(Extracted data)
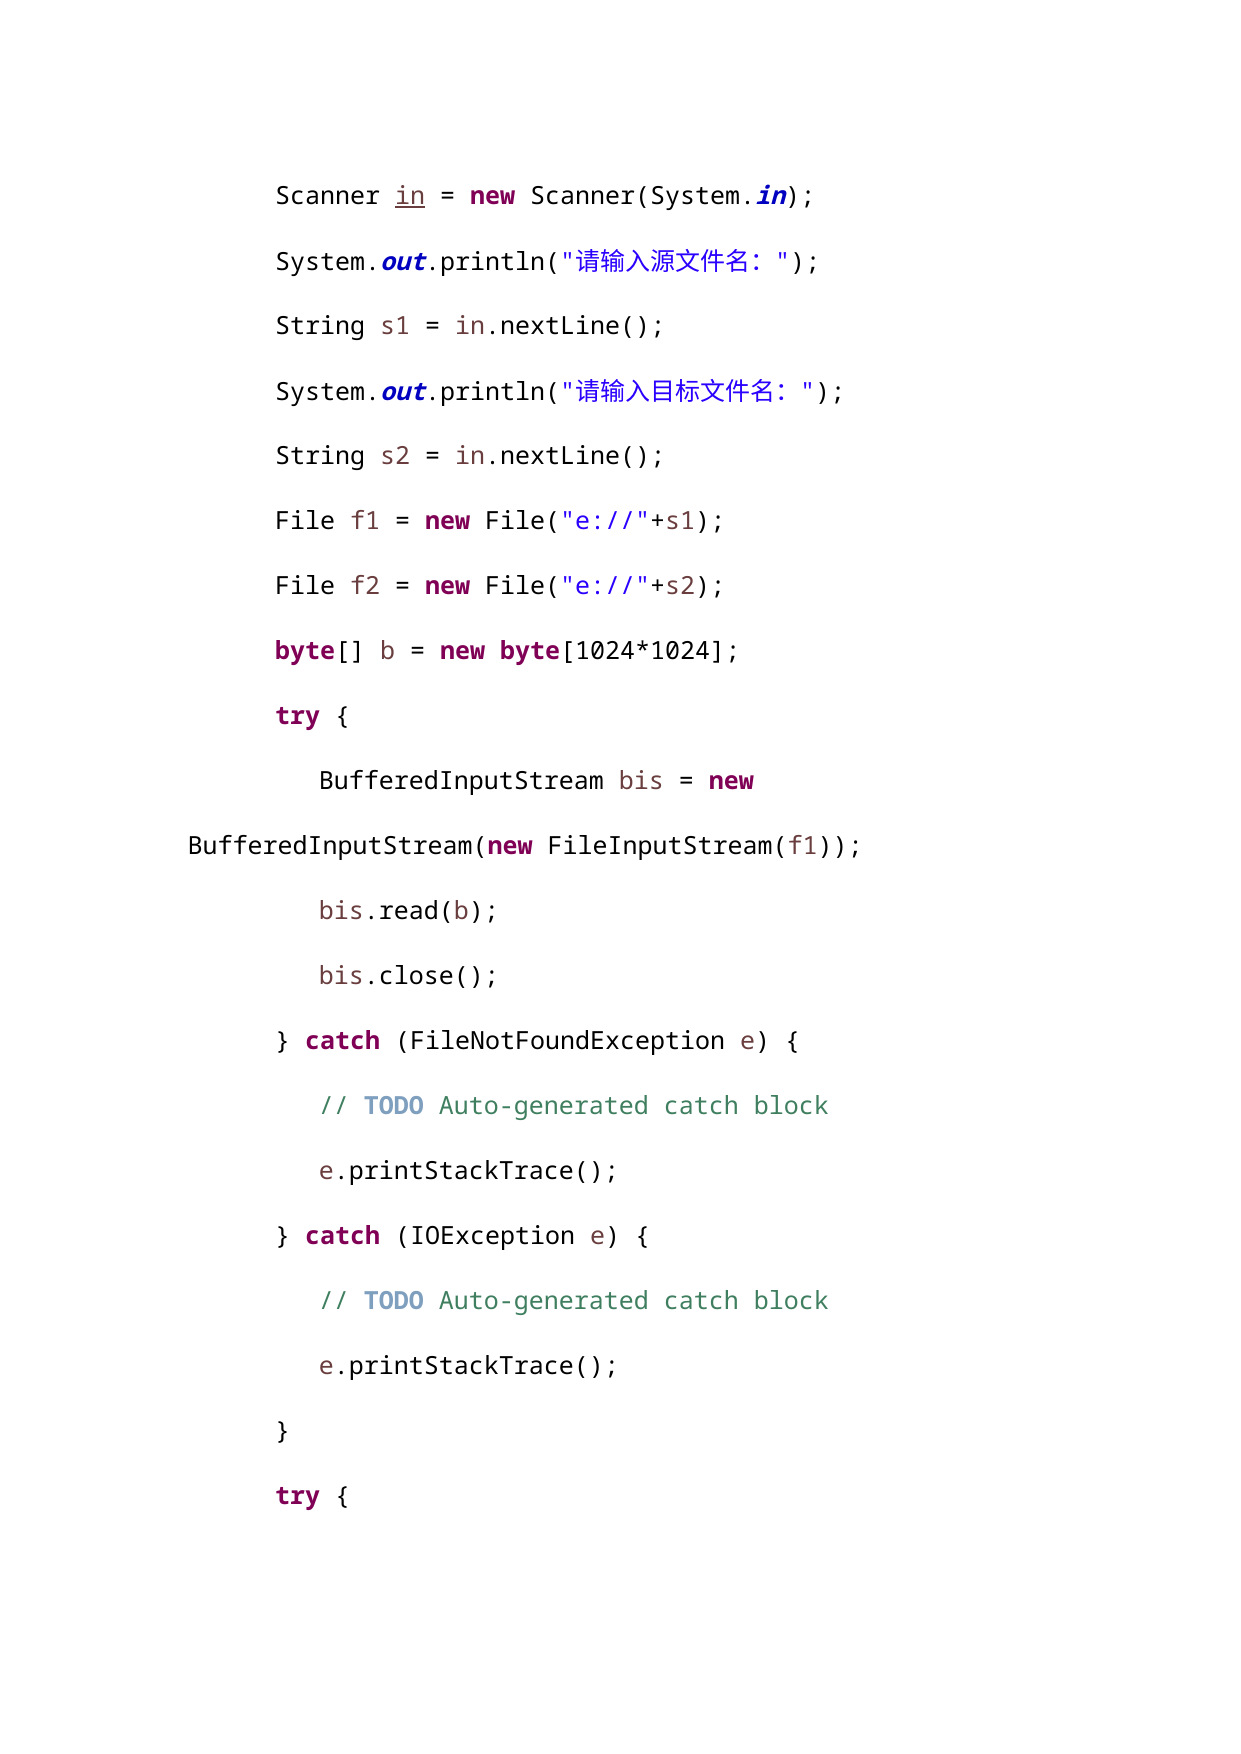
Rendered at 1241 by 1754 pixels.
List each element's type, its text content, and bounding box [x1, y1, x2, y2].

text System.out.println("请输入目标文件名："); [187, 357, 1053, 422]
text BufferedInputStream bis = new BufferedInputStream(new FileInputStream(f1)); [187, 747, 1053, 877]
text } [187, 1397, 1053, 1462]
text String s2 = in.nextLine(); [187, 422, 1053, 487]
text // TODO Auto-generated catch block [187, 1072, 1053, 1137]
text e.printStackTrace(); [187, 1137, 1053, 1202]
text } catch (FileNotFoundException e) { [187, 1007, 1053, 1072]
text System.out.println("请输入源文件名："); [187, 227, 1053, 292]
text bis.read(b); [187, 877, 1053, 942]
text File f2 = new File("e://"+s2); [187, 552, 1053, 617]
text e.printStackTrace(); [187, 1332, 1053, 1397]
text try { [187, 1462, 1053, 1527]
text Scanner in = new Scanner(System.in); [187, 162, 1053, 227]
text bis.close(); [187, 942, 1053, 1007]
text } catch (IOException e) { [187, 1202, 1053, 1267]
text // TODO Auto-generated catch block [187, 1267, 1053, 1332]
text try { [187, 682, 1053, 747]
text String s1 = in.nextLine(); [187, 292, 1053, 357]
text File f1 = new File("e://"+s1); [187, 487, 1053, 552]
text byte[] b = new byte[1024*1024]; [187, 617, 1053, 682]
(End Extracted data)
(Extracted data)
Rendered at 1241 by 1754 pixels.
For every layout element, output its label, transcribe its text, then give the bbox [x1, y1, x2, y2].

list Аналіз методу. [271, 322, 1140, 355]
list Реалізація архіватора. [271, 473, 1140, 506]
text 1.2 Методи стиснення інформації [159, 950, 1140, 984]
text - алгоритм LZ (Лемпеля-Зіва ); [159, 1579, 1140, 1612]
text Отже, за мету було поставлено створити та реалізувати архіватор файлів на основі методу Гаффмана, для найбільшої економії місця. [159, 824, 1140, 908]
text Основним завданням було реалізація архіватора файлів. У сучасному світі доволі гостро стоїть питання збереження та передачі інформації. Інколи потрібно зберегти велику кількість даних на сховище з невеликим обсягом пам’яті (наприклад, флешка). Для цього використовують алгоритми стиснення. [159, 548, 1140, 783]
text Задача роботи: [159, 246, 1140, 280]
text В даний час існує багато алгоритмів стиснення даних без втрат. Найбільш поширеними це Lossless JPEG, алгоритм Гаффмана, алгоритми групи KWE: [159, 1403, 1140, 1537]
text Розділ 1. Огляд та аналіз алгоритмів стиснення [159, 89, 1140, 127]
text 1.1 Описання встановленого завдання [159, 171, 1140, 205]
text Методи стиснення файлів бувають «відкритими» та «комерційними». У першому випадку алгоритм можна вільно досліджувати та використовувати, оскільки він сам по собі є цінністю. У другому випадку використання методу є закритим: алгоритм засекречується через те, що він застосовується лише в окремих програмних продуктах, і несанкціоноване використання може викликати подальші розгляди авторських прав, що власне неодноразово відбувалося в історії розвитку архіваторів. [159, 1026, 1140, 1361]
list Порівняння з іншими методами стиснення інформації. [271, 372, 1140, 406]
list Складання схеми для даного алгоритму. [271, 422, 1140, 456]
(End Extracted data)
**Work instruction**
Among the lines above, find those with the word "TODO". Copy them.

**Response for this exercise**
text // TODO Auto-generated catch block [187, 1072, 1053, 1137]
text // TODO Auto-generated catch block [187, 1267, 1053, 1332]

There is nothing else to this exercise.